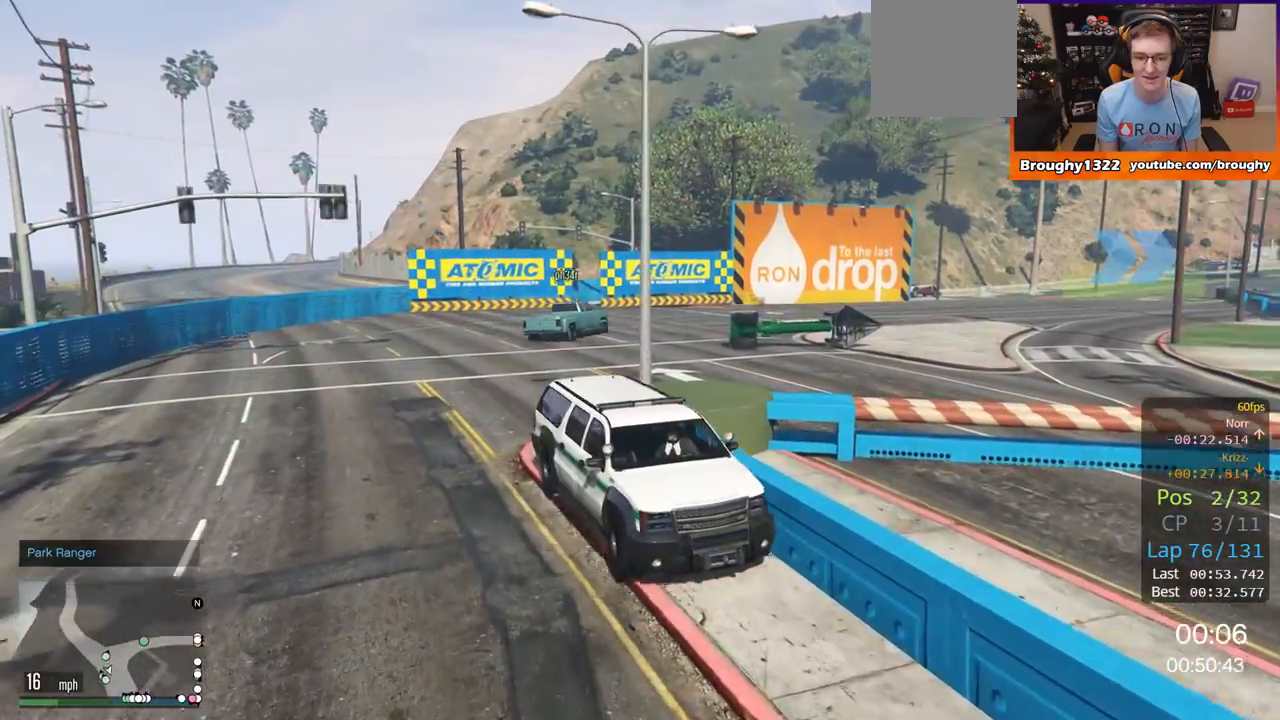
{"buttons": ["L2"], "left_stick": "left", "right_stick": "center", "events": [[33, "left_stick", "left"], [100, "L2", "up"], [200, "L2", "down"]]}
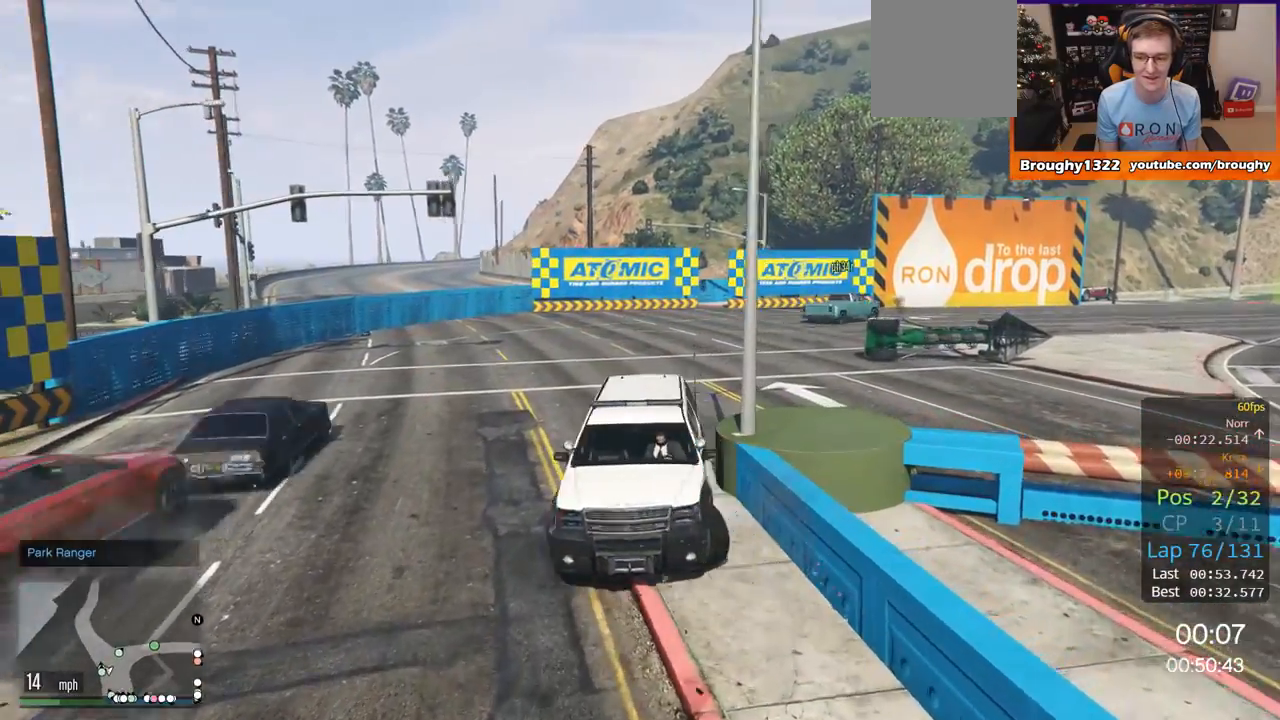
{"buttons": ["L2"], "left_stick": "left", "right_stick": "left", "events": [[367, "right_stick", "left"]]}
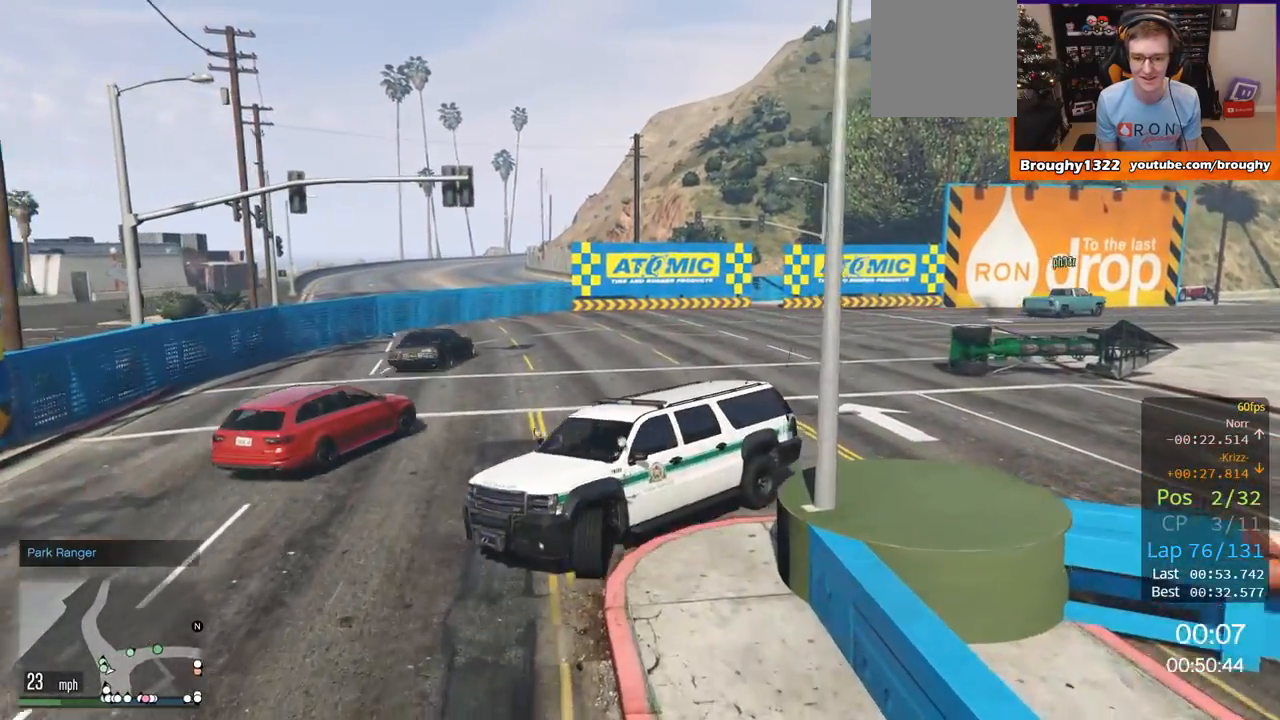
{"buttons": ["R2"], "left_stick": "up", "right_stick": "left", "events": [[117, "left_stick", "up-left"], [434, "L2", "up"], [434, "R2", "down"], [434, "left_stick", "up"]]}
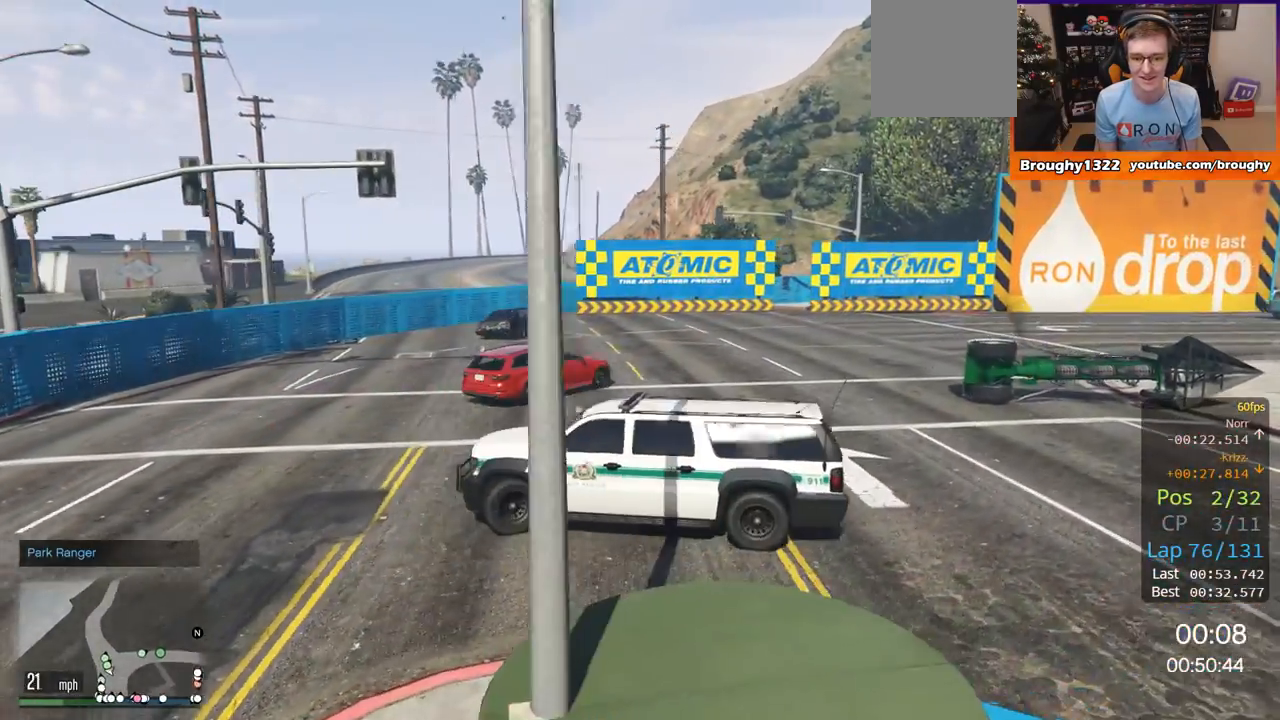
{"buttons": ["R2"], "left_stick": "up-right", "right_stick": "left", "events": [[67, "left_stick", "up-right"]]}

┄┄┄┄┄┄┄┄┄┄┄┄┄┄┄┄┄┄┄┄

Task to carry out » Write the listing above out again exactly, dropping each image.

Your solution »
{"buttons": ["L2"], "left_stick": "left", "right_stick": "center", "events": [[33, "left_stick", "left"], [100, "L2", "up"], [200, "L2", "down"]]}
{"buttons": ["L2"], "left_stick": "left", "right_stick": "left", "events": [[367, "right_stick", "left"]]}
{"buttons": ["R2"], "left_stick": "up", "right_stick": "left", "events": [[117, "left_stick", "up-left"], [434, "L2", "up"], [434, "R2", "down"], [434, "left_stick", "up"]]}
{"buttons": ["R2"], "left_stick": "up-right", "right_stick": "left", "events": [[67, "left_stick", "up-right"]]}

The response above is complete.